29.5.06

a Inércia

É como quando acordamos depois de uma noite de bebedeira. A boca está pastosa e só apetece beber algo fresco. O chão ainda não está bem debaixo dos nossos pés. A cabeça fica com o dobro do peso. A euforia passageira da noite anterior acabou, esfumou-se em menos de nada, nas três horas mal dormidas. Sentamo-nos no último degrau da escada e vemos a vida passar por nós. É a inércia, o querer fazer tudo e acabar por não fazer nada. Ali no degrau esperamos. Esperamos. Esperamos. Esperamos.
Até acordarmos outra vez de uma noite de bebedeira, com a boca pastosa, sem chão debaixo dos pés, com a cabeça pesada, sem euforia nenhuma.

26.5.06

No fundo do bolso das calças

Eu quero escrever até a mão me doer. Amanhã não estou cá. E se abrir a porta e o vento me soprar na cara? Que devo fazer com tudo o que não guardei no bolso? Talvez devesse gritar.
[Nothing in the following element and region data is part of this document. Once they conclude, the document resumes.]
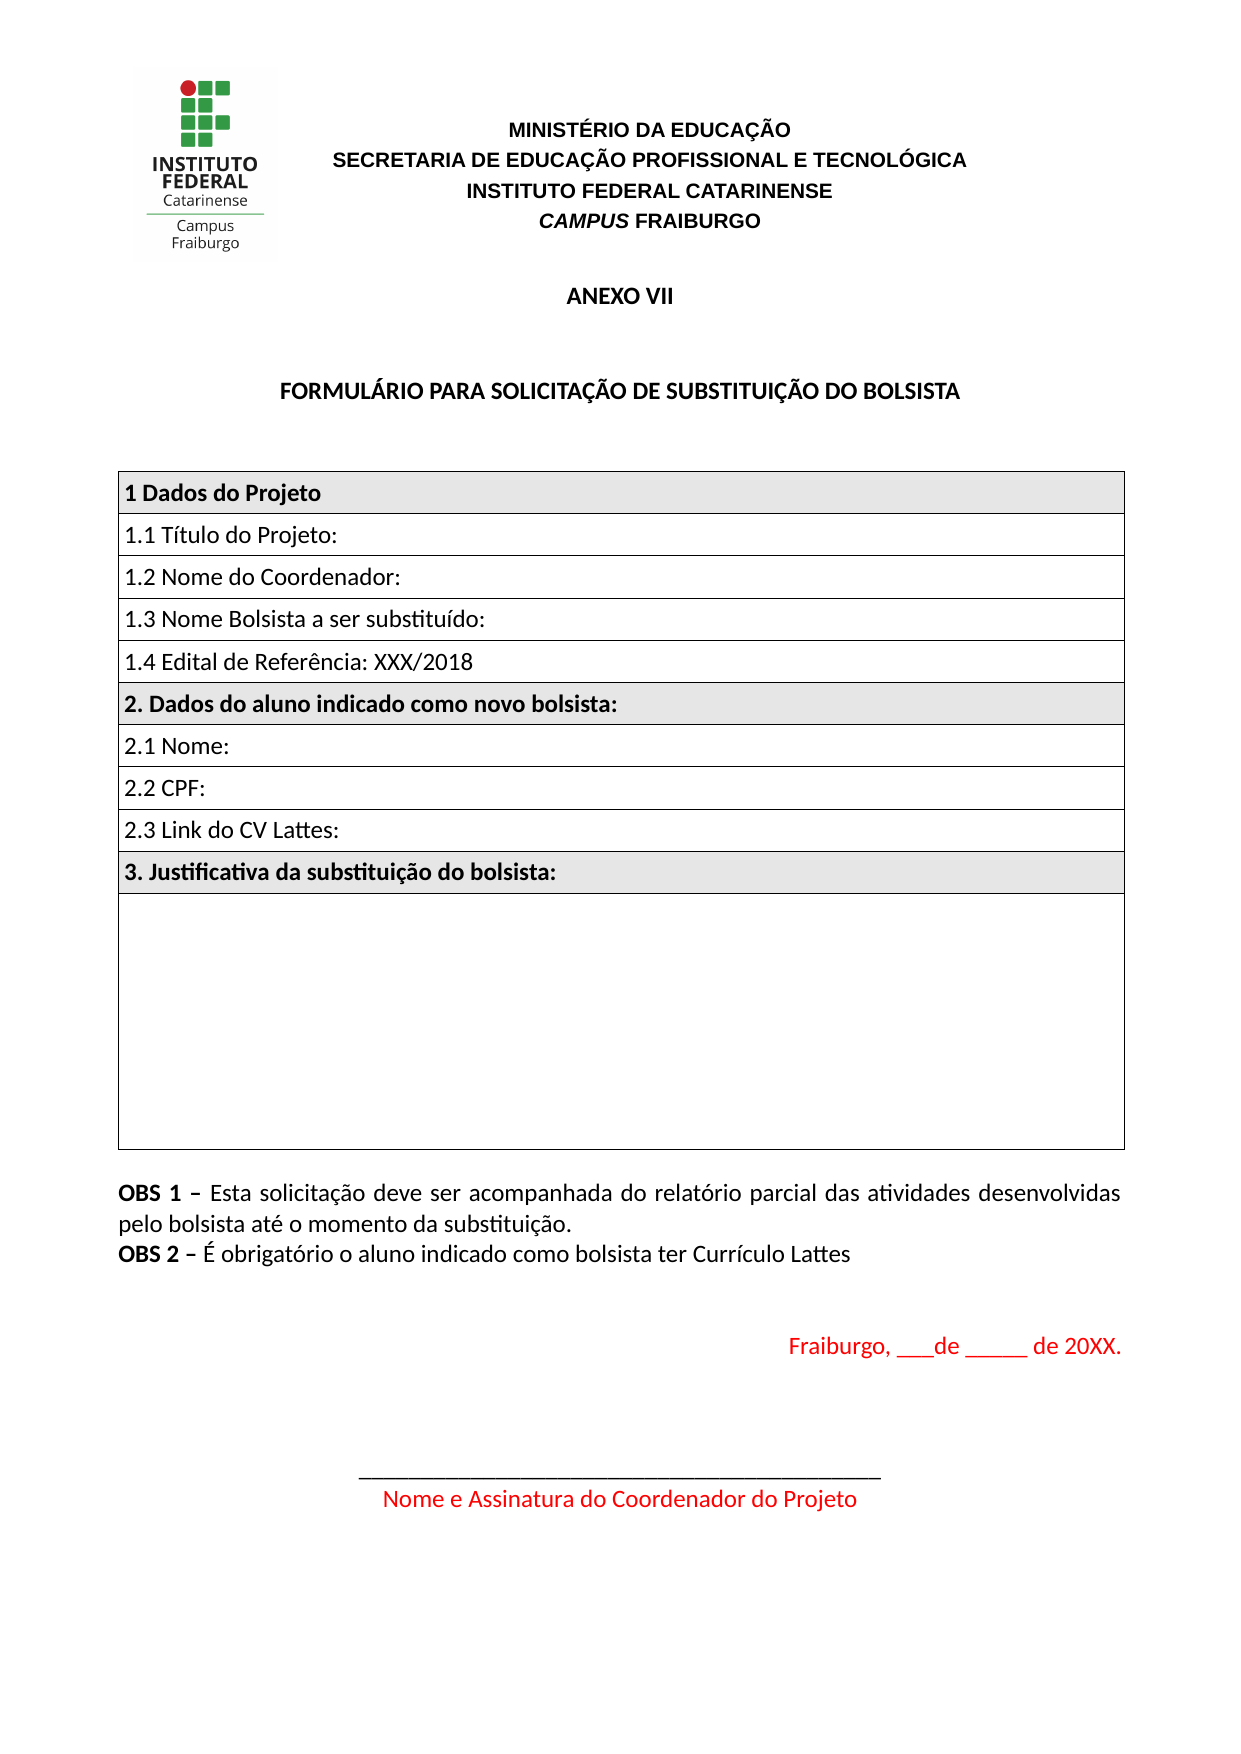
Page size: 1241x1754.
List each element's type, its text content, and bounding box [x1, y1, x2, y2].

table_cell 2.3 Link do CV Lattes: [119, 810, 1124, 851]
table_cell 2. Dados do aluno indicado como novo bolsista: [119, 683, 1124, 724]
table_cell 1.4 Edital de Referência: XXX/2018 [119, 641, 1124, 682]
table_cell [119, 894, 1124, 1149]
table_cell 1.2 Nome do Coordenador: [119, 556, 1124, 597]
table_cell 2.2 CPF: [119, 767, 1124, 808]
text Nome e Assinatura do Coordenador do Projeto [118, 1483, 1122, 1513]
text ANEXO VII [118, 280, 1122, 310]
text Fraiburgo, ___de _____ de 20XX. [118, 1330, 1122, 1361]
table_cell 1.1 Título do Projeto: [119, 514, 1124, 555]
text OBS 2 – É obrigatório o aluno indicado como bolsista ter Currículo Lattes [118, 1239, 1122, 1269]
picture [132, 67, 278, 262]
table_header 1 Dados do Projeto [119, 472, 1124, 513]
text FORMULÁRIO PARA SOLICITAÇÃO DE SUBSTITUIÇÃO DO BOLSISTA [118, 375, 1122, 406]
table_cell 1.3 Nome Bolsista a ser substituído: [119, 599, 1124, 640]
text __________________________________________ [118, 1452, 1122, 1483]
table_cell 2.1 Nome: [119, 725, 1124, 766]
table_cell 3. Justificativa da substituição do bolsista: [119, 852, 1124, 893]
text OBS 1 – Esta solicitação deve ser acompanhada do relatório parcial das atividades desenvolvidas pelo bolsista até o momento da substituição. [118, 1178, 1122, 1239]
Talvez não devesse fazer nada. Mas que digo eu? Se calhar devia saltar. Sempre que sinto aquele vento, um papel voa pelo ar. Não. Não conseguiria. Mas arrependo-me sempre por não seguir aquele vento que derruba e faz cair. Arrependo-me sempre de guardar as coisas erradas no bolso. Vou partir e espero não me arrepender. Talvez não doa como à partida parece. Não é que não deva fazer. Só que não sei como fazer. Deixo a oportunidade passar por mim, mas às vezes não me arrependo. É por isso que eu vejo a não vontade de não fazer nada. Talvez se eu saltasse. Ou se desta vez guardasse o que realmente interessa no bolso. Talvez sim. Ou talvez não. Quem é que um dia disse que era fácil atirar uma pedra ao rio? Quem é que disse que tudo tem de fazer sentido? Acho que fui eu. São as frases que guardo no bolso.

9.5.06

Eu, os outros

Por vezes, deambulo pelas ruas da cidade, sozinho e, no entanto, acompanhado dos outros. Os outros? Quem são os outros? Eu sou os outros. Eu diluo-me na multidão que sobe as escadas do metro, na estação terminal da ilusão. Eu misturo-me na massa cinzentona que desagua nas pedras da calçada, pisadas e repisadas por sapatos velhos, e que quer apanhar, sem demoras, o autocarro da anomia. Ninguém me conhece. Eu não conheço ninguém. As caras e as mãos são-me estranhas. Encosto-me à estátua sentada e fico à espera de nada. Vejo os outros passarem por mim, de olhos postos no chão. É a vida invernosa da cidade que dura o ano todo. Também eu vou acabar por erguer-me e andar, de olhos postos no chão. Não há nada de novo aqui e eu, como os outros, vou tropeçar naquele degrau em que todos tropeçam. Eu não sou mais do que os outros. E continuo a deambular sozinho.

4.5.06

Quatro do Cinco

Falo-te daqui da casa vazia da minha tristeza. Os meus olhos estão quentes. Sabes que nunca chorei por ninguém? Não gasto as minhas lágrimas assim tão facilmente.
A saudade aperta e gostava muito que regressasses. Que te sentasses bem junto de mim para eu te poder abraçar. Gostava de te cantar aquela música que por brincadeira te cantava e que era só tua. Lembras-te?
A saudade aperta, mas sei que não podes regressar.
Aceito-o. Estou em paz. Tu continuas aqui comigo.

Sempre e para sempre.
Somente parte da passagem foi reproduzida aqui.